All weddings have themes of some kind, a core design or color palette that decisions are bounced off of to see what sticks and what doesn’t quite go. So when two people who love all things Disney, even getting engaged at Disney World and taking a Disney honeymoon cruise in a few weeks, start to plan their wedding, the design board is immediately structured upon the perfect fairytale wedding, less Mickey Mouse and more “happily ever after”.
What I love about how their wedding turned out was that it was completely the dreamy fairytale they wanted while also staying true to exactly who they are as individuals and a couple, pulling many personal touches into the design. Ted is an artist and when Shannon told me the best gift she’s ever been given was a large pencil portrait of Walt Disney and her favorite Disney character, Oswald the Lucky Rabbit, that Ted drew for her for Christmas a few years ago–“It was so thoughtful and perfect, I cried when I saw it. The drawing has been hung up since and we get to look at it every day.”–I asked if she’d be willing to bring a copy of it to the wedding for me to use somehow in the detail photos.
Ted also pulled off the biggest (literally) reception welcome by making a 7-foot-tall hand painted storybook, the perfect custom “once upon a time” nod to welcome their guests to the party. Their cake was so magical it can really can’t be described, a true centerpiece that looked like it came straight from the forest and was decorated by magical little singing elves and woodland creatures with a great sense of style and frosting abilities. And all of that–and the dance floor–was under a sparkling chandelier.
Their wedding rings atop the pencil portrait Ted drew for Shannon.

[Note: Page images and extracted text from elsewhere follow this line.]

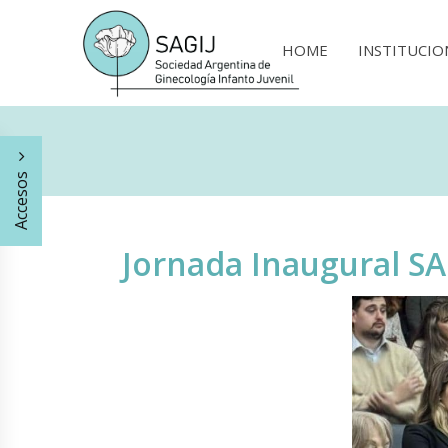
HOME
INSTITUCIO
Accesos
Jornada Inaugural SA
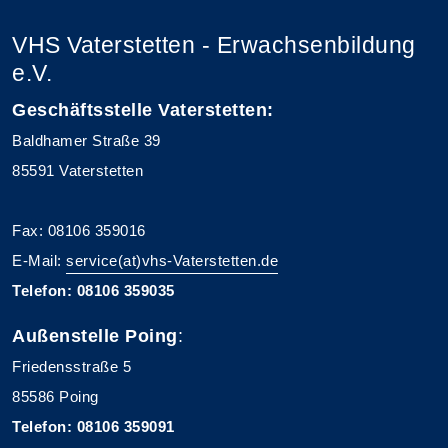
VHS Vaterstetten - Erwachsenbildung
e.V.
Geschäftsstelle Vaterstetten:
Baldhamer Straße 39
85591 Vaterstetten
Fax: 08106 359016
E-Mail:
service(at)vhs-Vaterstetten.de
Telefon: 08106 359035
Außenstelle Poing
:
Friedensstraße 5
85586 Poing
Telefon: 08106 359091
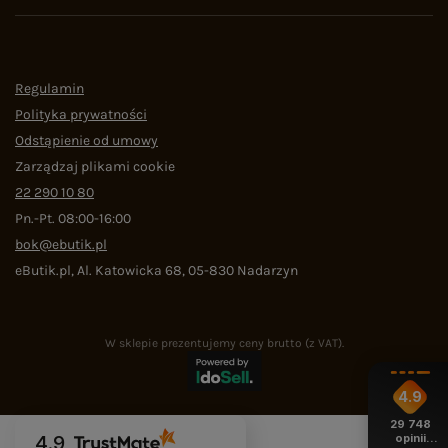
Regulamin
Polityka prywatności
Odstąpienie od umowy
Zarządzaj plikami cookie
22 290 10 80
Pn.-Pt. 08:00-16:00
bok@ebutik.pl
eButik.pl
,
Al. Katowicka 68
,
05-830
Nadarzyn
W sklepie prezentujemy ceny brutto (z VAT).
4.9
29 748
opinii
4.9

In high school, she got a part-time job at Fareway, a grocery store. He was working there full-time, on the path to becoming a store manager. They became quick friends and ended up working a lot of shifts together. One Saturday morning in November, she walked back to clock in to start her shift and she saw Ted dropping off an invoice near the time clock. She told him good morning, clocked in, then asked him what he was doing that night. He said he didn’t have anything planned so she asked if he wanted to go out to eat pizza with her family. He had a big grin on his face as he replied, “Yes!” Later that day, he drove over to her apartment and they went to her parent’s home. From there, they drove to meet her aunt, uncle, and cousins for dinner. “He was meeting the whole family on our first date,” she recalls. “He fit right in and those two little boys [cousins] wanted to draw with Ted the whole night.”
It was the first date, that family pizza dinner, that solidified everything for Shannon. “I remember Ted leaving my apartment that night and I couldn’t wait to see him again. The way he was with my family and how well he interacted with everyone melted my heart. We had been friends for a while before our first date and so we new a lot about each other and enjoyed every minute we were together. The Monday after that first date, one of my friends texted me and asked how it went. I told her, ‘I think I found my soul mate.’ I still can’t believe how accurate that statement is.”